-- JOB ITEM --
Rewrite the package metadata from "Requires-Dist: httpx (>=0.28)" up to and including "Requires-Dist: pydantic-settings (>=2.3)", replacing "httpx" with "aiohttp".

-- EXCERPT PROVIDED --

•••

Metadata-Version: 2.4
Name: regrun
Version: 0.1.2
Summary: YAML-driven regression test runner for HTTP APIs, MCP servers, and shell commands
License-Expression: MIT
License-File: LICENSE
Author: David Marsa
Author-email: david.marsa@neomanex.com
Requires-Python: >=3.11
Classifier: Development Status :: 4 - Beta
Classifier: License :: OSI Approved :: MIT License
Classifier: Programming Language :: Python :: 3.11
Classifier: Programming Language :: Python :: 3.12
Classifier: Programming Language :: Python :: 3.13
Classifier: Topic :: Software Development :: Testing
Requires-Dist: click (>=8.1)
Requires-Dist: httpx (>=0.28)
Requires-Dist: jinja2 (>=3.1)
Requires-Dist: jsonpath-ng (>=1.6)
Requires-Dist: pydantic (>=2.7)
Requires-Dist: pydantic-settings (>=2.3)
Requires-Dist: pyyaml (>=6.0)
Requires-Dist: structlog (>=24.0)
Requires-Dist: websockets (>=13.0)

•••

(Stored entries)
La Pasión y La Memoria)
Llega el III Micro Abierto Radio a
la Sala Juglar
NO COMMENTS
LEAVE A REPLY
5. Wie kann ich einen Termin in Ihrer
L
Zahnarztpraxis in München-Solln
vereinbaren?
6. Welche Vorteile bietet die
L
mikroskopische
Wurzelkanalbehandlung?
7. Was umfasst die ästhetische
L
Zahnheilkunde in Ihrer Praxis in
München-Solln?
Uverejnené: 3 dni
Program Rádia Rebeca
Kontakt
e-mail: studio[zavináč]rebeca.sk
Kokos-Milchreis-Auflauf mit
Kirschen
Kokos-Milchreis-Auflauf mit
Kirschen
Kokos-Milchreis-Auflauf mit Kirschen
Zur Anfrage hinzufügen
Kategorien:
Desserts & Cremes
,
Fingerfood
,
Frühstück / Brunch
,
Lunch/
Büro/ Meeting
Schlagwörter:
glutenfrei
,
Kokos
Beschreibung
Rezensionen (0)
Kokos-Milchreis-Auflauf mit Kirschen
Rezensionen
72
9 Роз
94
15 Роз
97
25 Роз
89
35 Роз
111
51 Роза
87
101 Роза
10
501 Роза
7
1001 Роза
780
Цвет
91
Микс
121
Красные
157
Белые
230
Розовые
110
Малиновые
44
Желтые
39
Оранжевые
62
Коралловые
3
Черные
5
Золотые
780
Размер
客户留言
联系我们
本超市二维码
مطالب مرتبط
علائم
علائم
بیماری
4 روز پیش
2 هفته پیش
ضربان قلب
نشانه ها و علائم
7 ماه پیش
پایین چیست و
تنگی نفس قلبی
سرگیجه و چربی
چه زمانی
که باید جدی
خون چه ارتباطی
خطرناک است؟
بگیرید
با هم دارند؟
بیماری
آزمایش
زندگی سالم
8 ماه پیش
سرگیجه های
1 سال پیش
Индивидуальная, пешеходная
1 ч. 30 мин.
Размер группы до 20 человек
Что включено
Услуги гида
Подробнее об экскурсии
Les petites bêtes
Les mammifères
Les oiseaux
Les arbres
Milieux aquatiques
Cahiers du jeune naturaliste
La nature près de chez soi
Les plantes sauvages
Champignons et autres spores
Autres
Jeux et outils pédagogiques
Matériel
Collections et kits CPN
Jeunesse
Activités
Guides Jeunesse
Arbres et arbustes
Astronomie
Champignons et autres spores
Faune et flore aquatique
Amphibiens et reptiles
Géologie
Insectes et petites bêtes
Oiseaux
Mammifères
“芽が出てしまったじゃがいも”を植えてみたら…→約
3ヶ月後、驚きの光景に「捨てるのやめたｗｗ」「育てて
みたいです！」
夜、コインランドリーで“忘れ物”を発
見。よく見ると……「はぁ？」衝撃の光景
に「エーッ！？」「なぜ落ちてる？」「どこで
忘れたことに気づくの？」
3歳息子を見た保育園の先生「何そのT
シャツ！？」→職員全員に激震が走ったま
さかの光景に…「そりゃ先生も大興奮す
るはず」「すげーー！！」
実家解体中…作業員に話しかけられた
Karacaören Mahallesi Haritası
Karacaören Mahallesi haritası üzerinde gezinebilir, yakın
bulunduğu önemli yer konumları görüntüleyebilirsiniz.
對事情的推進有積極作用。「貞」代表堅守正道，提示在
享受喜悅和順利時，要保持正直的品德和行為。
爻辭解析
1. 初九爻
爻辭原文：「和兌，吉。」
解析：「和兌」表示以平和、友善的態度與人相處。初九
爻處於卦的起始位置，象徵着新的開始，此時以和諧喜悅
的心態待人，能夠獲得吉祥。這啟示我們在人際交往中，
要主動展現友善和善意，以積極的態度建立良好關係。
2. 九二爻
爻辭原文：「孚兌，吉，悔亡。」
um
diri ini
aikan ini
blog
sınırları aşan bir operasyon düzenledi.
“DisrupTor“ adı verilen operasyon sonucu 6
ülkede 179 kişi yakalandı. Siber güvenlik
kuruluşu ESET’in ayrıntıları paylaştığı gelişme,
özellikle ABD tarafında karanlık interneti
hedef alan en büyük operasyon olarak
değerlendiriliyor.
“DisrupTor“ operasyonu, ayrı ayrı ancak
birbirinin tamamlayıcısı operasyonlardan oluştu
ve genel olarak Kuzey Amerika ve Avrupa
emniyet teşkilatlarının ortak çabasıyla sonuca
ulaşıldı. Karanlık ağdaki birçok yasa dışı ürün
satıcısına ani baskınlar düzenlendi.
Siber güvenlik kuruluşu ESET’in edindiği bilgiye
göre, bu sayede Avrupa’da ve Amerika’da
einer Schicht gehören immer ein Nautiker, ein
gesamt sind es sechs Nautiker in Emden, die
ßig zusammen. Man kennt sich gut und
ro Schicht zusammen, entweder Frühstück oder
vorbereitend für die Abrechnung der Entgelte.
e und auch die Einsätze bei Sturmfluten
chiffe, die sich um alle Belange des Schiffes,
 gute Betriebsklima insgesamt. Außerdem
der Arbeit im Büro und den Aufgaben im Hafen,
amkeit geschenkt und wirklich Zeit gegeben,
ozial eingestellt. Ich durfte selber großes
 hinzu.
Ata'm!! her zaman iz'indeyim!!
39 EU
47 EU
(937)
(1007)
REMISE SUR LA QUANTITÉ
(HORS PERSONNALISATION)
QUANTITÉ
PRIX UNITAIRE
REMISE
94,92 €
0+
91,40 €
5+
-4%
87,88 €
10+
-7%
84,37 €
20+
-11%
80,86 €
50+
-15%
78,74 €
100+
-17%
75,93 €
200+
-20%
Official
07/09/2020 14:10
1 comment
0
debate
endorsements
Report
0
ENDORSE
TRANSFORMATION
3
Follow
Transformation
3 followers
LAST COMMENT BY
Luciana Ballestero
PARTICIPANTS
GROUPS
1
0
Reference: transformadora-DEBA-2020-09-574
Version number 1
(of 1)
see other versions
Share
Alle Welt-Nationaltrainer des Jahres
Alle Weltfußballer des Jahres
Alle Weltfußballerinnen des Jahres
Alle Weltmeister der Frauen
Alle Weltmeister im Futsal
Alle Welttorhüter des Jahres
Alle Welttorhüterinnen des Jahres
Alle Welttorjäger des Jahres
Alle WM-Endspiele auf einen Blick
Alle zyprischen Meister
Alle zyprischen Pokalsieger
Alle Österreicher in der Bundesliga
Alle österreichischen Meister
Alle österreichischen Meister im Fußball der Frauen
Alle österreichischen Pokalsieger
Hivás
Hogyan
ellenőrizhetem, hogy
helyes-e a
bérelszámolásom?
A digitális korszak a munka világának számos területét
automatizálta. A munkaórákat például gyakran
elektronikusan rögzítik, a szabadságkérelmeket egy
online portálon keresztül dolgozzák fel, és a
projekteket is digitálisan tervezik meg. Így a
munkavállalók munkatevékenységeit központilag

•••

-- RESPONSE TO THE TASK --
Requires-Dist: aiohttp (>=0.28)
Requires-Dist: jinja2 (>=3.1)
Requires-Dist: jsonpath-ng (>=1.6)
Requires-Dist: pydantic (>=2.7)
Requires-Dist: pydantic-settings (>=2.3)